Ein Prozess, den in Regensburg niemand haben wollte
Das Urteil gegen den ehemaligen Polizeimajor und SS-Sturmbannführer Kreuzer fiel am 5. August. Das Gericht verhängte sieben Jahre wegen Beihilfe zum Mord – Tatorte neben Babi Jar/Kiew: Berditschew, Chorol, Slawuta, Schepetowka, Sudylkow, Winniza. Einer außergerichtlichen Aussage, dass er eine Jüdin, die ihm kurz vor ihrer Hinrichtung auf die Füße spuckte, eigenhändig erschossen hat, wollte das Gericht nicht folgen. Ein eigener Mordwille sei nicht unbedingt anzunehmen: „Es sei nicht auszuschließen gewesen, daß diese Frau bei der Aktion ohnehin ums Leben gekommen wäre.“ Die Justiz habe auf verlorenem Posten gestanden, da sie gegen den Verdrängungskomplex einer ganzen Nation ankämpfen habe müssen, resümierte der Reporter der „Woche“ am 12. August 1971.
Nach der Befreiung – Entnazifizierung und Gedenkpolitik auf Anordnung
Drei Tage nach dem Einmarsch vom 27.4.1945 ließ die amerikanische Militärregierung den Ersten Nazibürgermeister Otto Schottenheim verhaften und ernannte den Zweiten, das SS- und NSDAP-Mitglied Hans Herrmann, bis auf Weiteres zum kommissarischen Leiter der Regensburger Stadtverwaltung. Die dringliche Suche nach einem unbelasteten und sachkundigen Bürgermeister gestaltete sich schwierig. Mangels ortsansässiger Alternativen setzte die Militärregierung dann Mitte Juni 1945 den ehemaligen Polizeipräsidenten von Königsberg, Gerhard Titze, als Oberbürgermeister ein.

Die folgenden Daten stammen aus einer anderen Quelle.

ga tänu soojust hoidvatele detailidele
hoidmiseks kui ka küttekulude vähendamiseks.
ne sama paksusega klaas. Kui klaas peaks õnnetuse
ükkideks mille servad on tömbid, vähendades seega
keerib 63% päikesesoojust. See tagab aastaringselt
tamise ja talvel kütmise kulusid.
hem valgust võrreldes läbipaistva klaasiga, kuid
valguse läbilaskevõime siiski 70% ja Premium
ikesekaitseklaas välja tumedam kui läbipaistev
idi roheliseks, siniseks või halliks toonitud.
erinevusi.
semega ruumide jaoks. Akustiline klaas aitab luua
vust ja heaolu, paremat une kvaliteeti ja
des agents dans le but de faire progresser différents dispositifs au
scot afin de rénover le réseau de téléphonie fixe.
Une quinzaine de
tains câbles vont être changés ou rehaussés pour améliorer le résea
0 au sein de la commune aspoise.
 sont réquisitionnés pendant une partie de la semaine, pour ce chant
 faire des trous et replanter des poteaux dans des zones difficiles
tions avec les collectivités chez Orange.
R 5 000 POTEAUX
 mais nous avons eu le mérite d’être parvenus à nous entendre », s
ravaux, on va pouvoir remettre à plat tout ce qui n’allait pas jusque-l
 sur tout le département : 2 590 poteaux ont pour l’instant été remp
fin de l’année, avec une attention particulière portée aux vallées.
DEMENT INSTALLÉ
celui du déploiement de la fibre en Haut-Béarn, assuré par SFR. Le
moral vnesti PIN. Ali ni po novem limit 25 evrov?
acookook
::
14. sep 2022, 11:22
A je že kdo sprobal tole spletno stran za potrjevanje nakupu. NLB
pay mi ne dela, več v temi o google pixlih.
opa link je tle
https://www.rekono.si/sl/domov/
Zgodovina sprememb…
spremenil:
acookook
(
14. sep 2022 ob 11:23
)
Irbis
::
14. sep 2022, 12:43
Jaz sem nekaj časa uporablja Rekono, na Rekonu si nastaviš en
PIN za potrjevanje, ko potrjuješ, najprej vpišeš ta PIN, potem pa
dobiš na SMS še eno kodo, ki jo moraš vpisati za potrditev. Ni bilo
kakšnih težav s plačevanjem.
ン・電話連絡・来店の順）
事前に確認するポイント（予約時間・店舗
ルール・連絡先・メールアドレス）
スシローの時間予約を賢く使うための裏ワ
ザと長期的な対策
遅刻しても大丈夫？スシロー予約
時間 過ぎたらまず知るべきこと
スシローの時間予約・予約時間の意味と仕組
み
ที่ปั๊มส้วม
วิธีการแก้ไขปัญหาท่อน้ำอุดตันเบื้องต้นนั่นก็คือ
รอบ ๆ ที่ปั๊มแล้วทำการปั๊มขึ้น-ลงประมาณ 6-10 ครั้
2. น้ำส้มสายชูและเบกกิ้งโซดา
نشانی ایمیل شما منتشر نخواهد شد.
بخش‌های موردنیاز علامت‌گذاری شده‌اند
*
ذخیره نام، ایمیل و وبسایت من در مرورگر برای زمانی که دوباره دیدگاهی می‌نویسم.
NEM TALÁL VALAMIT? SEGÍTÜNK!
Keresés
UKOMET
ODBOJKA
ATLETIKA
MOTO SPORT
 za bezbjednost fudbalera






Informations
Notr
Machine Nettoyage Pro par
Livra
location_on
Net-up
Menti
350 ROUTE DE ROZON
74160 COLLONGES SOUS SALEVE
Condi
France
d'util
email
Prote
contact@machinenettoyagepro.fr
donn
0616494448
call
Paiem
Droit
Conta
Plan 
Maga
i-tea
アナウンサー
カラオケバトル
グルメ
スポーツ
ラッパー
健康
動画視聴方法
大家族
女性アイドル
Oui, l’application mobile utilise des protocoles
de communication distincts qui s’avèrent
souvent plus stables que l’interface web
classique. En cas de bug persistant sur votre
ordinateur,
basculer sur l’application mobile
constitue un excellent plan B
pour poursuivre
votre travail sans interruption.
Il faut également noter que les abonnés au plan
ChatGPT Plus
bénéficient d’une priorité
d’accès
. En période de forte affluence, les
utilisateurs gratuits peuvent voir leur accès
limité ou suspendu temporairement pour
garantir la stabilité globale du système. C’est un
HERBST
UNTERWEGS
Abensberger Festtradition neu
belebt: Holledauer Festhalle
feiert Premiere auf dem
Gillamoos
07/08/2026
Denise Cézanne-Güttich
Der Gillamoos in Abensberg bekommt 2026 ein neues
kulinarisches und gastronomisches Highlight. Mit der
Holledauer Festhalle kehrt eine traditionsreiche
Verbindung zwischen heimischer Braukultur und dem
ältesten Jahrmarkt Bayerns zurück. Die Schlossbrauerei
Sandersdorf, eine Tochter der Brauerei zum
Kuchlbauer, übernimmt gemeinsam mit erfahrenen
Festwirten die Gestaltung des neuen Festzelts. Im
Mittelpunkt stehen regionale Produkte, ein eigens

Das evangelische SPD-Mitglied Titze war im Laufe der Kriegsereignisse in Bayern gestrandet und in Regensburg angeblich eher unbeliebt. Bereits wenige Tage nach seiner Amtseinsetzung erließ Titze ein Dekret, das von Schaidinger auch am Holocaustgedenktag vorgetragen wurde: die Bekanntmachung Nr.1 vom 14. Juni 1945. Darin versprach Titze „vollen Einsatz für die Belange der Stadt Regensburg“ und gab bekannt, dass er die Ritter-von-Epp-Straße zur Erinnerung an den „aufrechten und edlen Priester“ in Dr.-Johann-Maier-Straße umbenannt hatte. Weiter ordnete er an, dass nach der Wiedereröffnung der Schulen in allen Klassen jeweils am 24. April des Dompredigers Dr. Maier bzw. seines Einsatzes für die Rettung der Stadt gedacht werden solle. „Wir wollen dieses niemals vergessen!“, lautete die Order. Darüber hinaus bat Titze alle Eltern, dass sie sich täglich eine Stunde für ihre Kinder freinehmen möchten, um diesen zu zeigen „in welchem bösen Irrtum sie Jahre lang gelebt haben“ und sie in „Ehrfurcht vor Gott und den Menschenrechten“ zu erziehen.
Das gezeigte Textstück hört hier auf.